There were, for example, the people who caused the kidnapped Congo native Ota Benga to be displayed around 1906 caged with monkeys in the Bronx Zoo, displayed as a claimed example of a "missing link" between apes and men. The wikipedia.org article on Benga incorrectly states that the exhibit was presented "as a lampoon on Darwinism." In fact, the exhibit was designed to promote Darwinism by trying to display evidence that some missing link had been found between apes and men.  A Guardian article tells us that "New York’s newspapers, scientists, public officials, and ordinary citizens revelled in the spectacle," which seemed to attract more than 100,000 visitors. A BBC.com article discusses some of the subsequent attempts to cover up this embarrassing episode. The Guardian article tells us that the caged display of Ota Benga was supported by two major Darwinists:

"Unrepentant, [William T.] Hornaday declared that the show would go on just as the sign said, 'each afternoon during September' or until he was ordered to stop it by the Zoological Society. But Hornaday was not some rogue operator. As the nation’s foremost zoologist – and a close acquaintance of President Theodore Roosevelt – Hornaday had the full backing of two of the most influential members of the Zoological Society, both prominent figures in the city’s establishment. The first, Henry Fairfield Osborn, had played a lead role in the founding of the zoo and was one of the era’s most noted paleontologists. (He would later achieve fame for naming Tyrannosaurus rex.)" 

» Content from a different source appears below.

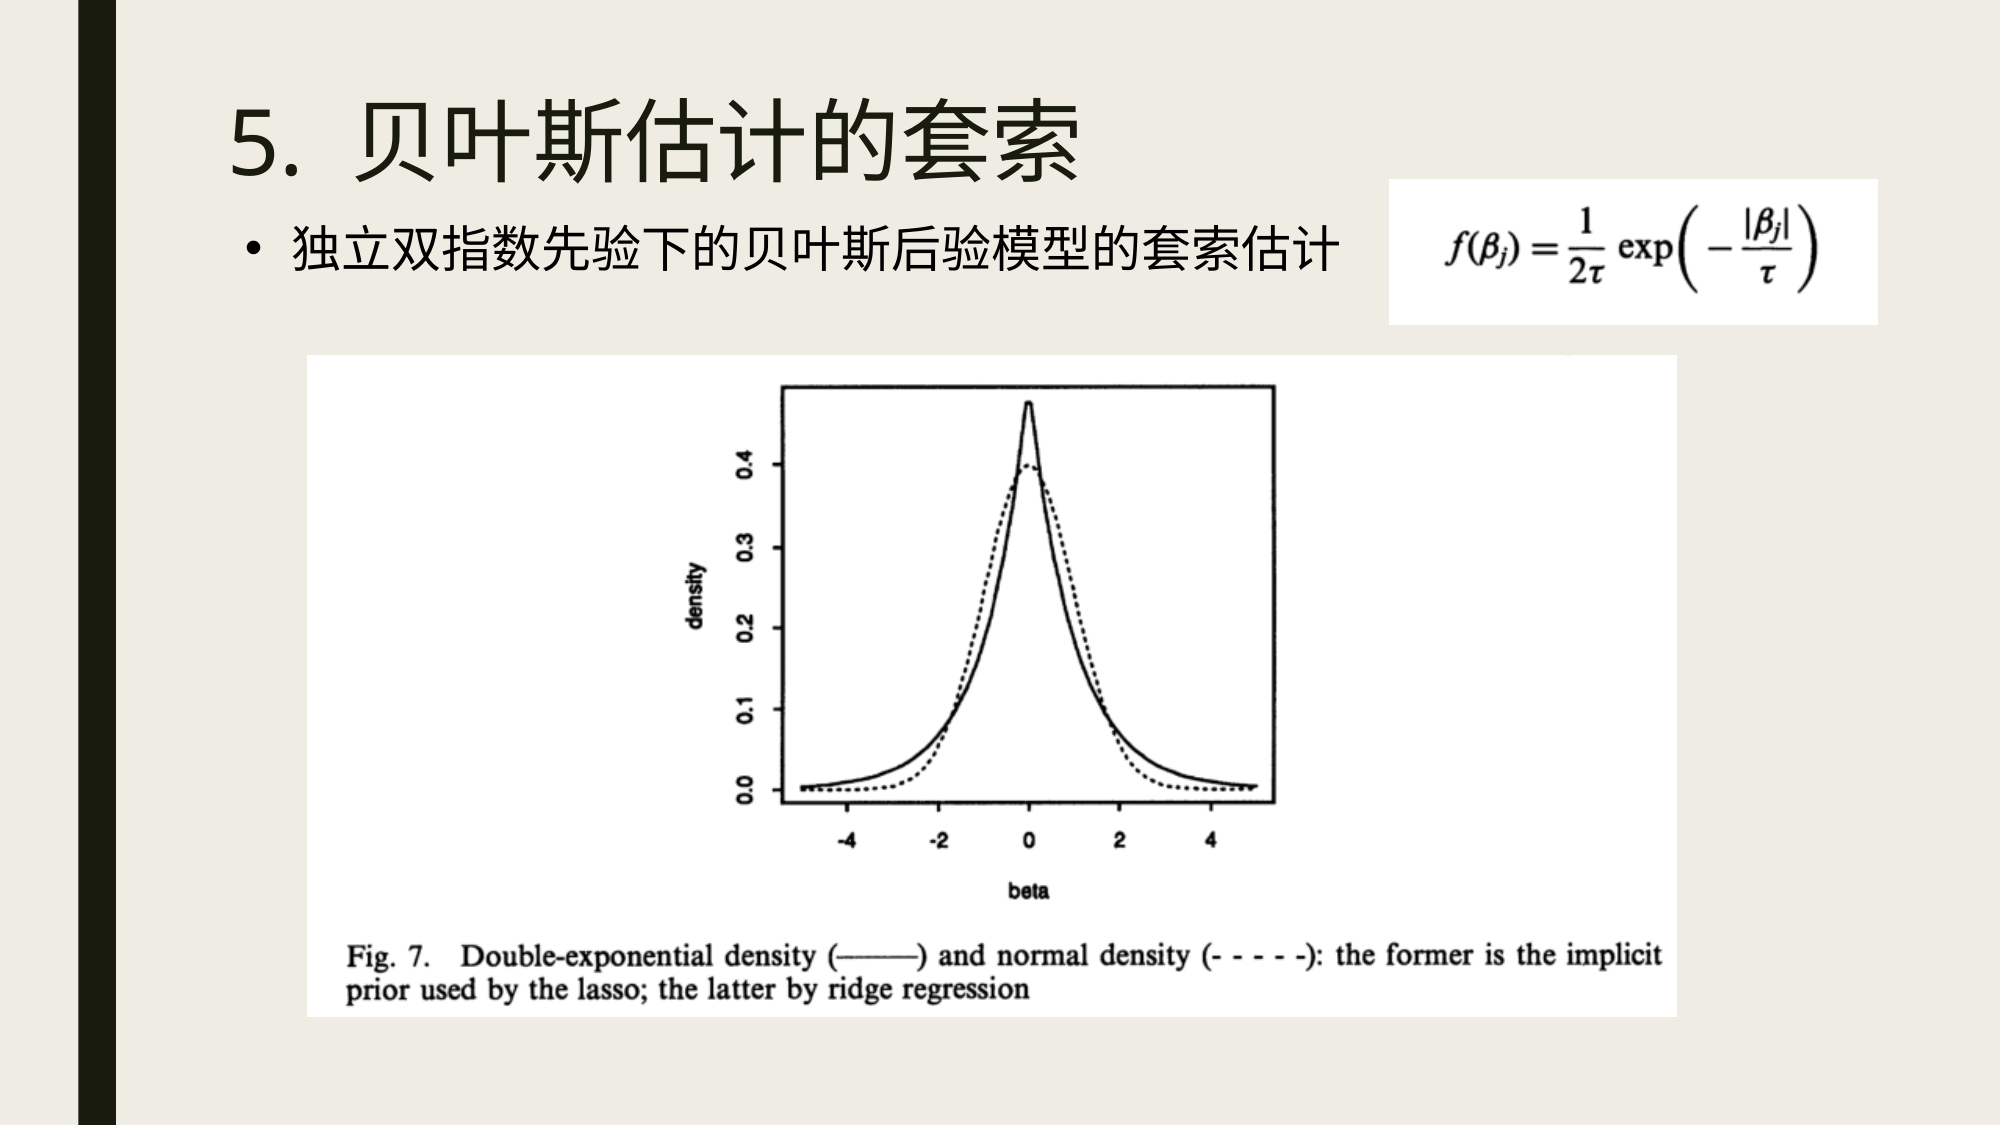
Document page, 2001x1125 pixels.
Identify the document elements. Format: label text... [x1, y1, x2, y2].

Henry Fairfield Osborn was a fervent Darwin devotee (as you can tell from reading these two pages) and eugenics advocate who co-founded the American Eugenics Society in 1922.  The Wikipedia.org article on him states this:

"Osborn therefore supported eugenics to preserve 'good' racial stock. Due to this, he endorsed Madison Grant's The Passing of the Great Race, writing both the second and fourth prefaces of the book, which argued for such views. The book was also largely influential on Adolf Hitler. Hitler called the book 'his bible' for it advocated a rigid system of selection through the elimination of those who, according to the writer's opinion are to be seen as 'weak' or 'unfit.' "

A scholar puts it this way:

"The teaching of Darwin in a sense sanctified the exploitation of the less fit by the better fit -- that is, exploitation of those less able to adapt to the circumstances and opportunities of the times. The industrial revolution that was shaping itself in the Victorian age saw the enterprising, but also the unscrupulous, take advantage of the underprivileged, the resourceless, the ignorant, the unprotected -- in a word, the unfit. The exploitation manifested itself in work hours from before dawn until the night, in child labor paid pittances, in unhygienic factories and perilous mines." 

The scholar was referring to the exploitation of workers in England during the Victorian age, but the words apply all the more forcefully to the situation in the so-called Congo Free State established in 1885, soon after Darwinism started to gain traction. There seemed to be scarcely a word of protest from Darwinists against the genocide occurring in that state between 1885 and 1909, while Leopold II of Belgium was its effective dictator. 

In a book William T. Hornaday (referred to above) taught both the untrue racist idea that there was a "vast" difference between the intellect of human races, and also the very absurd claim that "the gap between the gibbons and the monkeys is much greater than that between the gorilla and man." It was the old deceptive Darwinist strategy of trying to make the oceanic gulf between apes and humans look like a small crack. 

Darwinism dehumanization

The information overlords controlling today's mainstream information try to depict Arthur Conan Doyle as a fool, because he was a proponent of spiritualism. They love to cite how Doyle was fooled by two clever sisters who cut out some magazine artwork and made some fake photos that Doyle was fooled by.  But we never hear in discussions of Doyle how he was the one writing a book denouncing one of history's  worst holocausts, while the mainstream authorities of the US and England turned a blind eye to such atrocities that persisted for decades, with some of them helping to create an intellectual environment in which such atrocities would be more likely to be tolerated under Darwinist grounds of "survival of the fittest."